A evidenziarlo è uno studio condotto dall’IRCCS Neuromed di Pozzilli, in collaborazione con l’Università LUM, che ha analizzato il legame tra disturbi dell’umore e sviluppo del Parkinson nel tempo come riportato. La ricerca, pubblicata sul Journal of Neurology, si inserisce nel progetto epidemiologico “Moli-sani”, uno dei più ampi studi italiani sulla salute della popolazione. Gli studiosi hanno seguito oltre 24mila persone per un periodo mediano di quindici anni. Tra queste, 1.760 presentavano già al momento del reclutamento una diagnosi di ansia o depressione con relativo trattamento farmacologico. Confrontando i dati nel corso degli anni, è emerso che chi soffriva di questi disturbi aveva un rischio doppio di sviluppare il Parkinson rispetto a chi non ne era affetto. Ma il dato più significativo riguarda il fattore tempo: l’associazione tra disturbi psichiatrici e comparsa della malattia si manifesta in modo chiaro solo quando tra i due eventi intercorrono meno di dieci anni. Oltre questa soglia, il legame tende a scomparire.

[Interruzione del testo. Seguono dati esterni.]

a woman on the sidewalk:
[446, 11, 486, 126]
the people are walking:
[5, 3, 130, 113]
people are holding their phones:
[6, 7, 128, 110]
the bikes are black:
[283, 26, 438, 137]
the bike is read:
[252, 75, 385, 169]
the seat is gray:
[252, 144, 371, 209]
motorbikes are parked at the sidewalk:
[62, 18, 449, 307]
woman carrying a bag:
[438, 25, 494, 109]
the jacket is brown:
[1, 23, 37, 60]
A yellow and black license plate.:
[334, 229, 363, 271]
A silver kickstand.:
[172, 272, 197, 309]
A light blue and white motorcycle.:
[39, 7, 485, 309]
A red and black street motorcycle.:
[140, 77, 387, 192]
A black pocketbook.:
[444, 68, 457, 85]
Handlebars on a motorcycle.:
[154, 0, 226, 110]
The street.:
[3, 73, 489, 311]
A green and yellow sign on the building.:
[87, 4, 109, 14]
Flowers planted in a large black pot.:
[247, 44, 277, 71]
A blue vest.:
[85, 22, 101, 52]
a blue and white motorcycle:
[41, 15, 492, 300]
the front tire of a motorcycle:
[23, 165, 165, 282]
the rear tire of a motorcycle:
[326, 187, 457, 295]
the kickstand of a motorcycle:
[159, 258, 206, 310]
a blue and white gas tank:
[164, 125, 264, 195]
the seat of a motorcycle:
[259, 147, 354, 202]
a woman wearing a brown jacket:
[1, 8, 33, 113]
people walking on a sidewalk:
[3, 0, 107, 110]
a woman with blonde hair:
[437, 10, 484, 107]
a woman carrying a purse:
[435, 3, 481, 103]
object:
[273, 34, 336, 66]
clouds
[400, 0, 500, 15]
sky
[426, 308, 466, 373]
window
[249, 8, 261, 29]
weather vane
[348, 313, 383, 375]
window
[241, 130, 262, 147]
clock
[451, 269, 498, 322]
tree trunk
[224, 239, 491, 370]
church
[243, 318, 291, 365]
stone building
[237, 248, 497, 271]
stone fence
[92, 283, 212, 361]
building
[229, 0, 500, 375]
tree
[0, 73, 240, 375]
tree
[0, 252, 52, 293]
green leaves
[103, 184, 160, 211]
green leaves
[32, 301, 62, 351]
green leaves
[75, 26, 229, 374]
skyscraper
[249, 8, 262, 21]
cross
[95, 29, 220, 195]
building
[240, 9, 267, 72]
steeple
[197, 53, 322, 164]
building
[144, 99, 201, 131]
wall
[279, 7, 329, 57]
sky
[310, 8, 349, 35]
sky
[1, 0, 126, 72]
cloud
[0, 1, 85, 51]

Un elemento che suggerisce come ansia e depressione, in questi casi, non siano semplici condizioni concomitanti, ma possibili segnali di una neurodegenerazione già in atto. «La finestra temporale di circa dieci anni che abbiamo identificato è un dato concreto che può aiutare i clinici a interpretare meglio alcuni segnali precoci», spiega Francesca Bracone, prima autrice dello studio. «Non si tratta di creare allarmismi: ansia e depressione sono disturbi molto comuni e nella maggior parte dei casi non evolvono in Parkinson. Tuttavia, se associati ad altri sintomi non motori, come disturbi del sonno o perdita dell’olfatto, possono richiedere maggiore attenzione». Un ulteriore elemento emerso riguarda la terapia: il rischio risulta più elevato nelle persone trattate contemporaneamente per ansia e depressione. «Questo rafforza l’importanza di incrociare dati clinici e farmacologici per identificare correttamente i soggetti a rischio», sottolinea Alfredo Berardelli, professore emerito alla Sapienza di Roma e coordinatore della ricerca. Secondo gli esperti, questi risultati potrebbero aprire la strada a nuove strategie di sorveglianza, capaci di integrare i percorsi diagnostici tradizionali. «Una maggiore attenzione ai segnali psichiatrici precoci potrebbe fare la differenza», osserva Augusto Di Castelnuovo. La sfida, ora, è trasformare queste evidenze in strumenti concreti per anticipare la diagnosi e intervenire il prima possibile su una malattia che, ancora oggi, viene riconosciuta troppo tardi.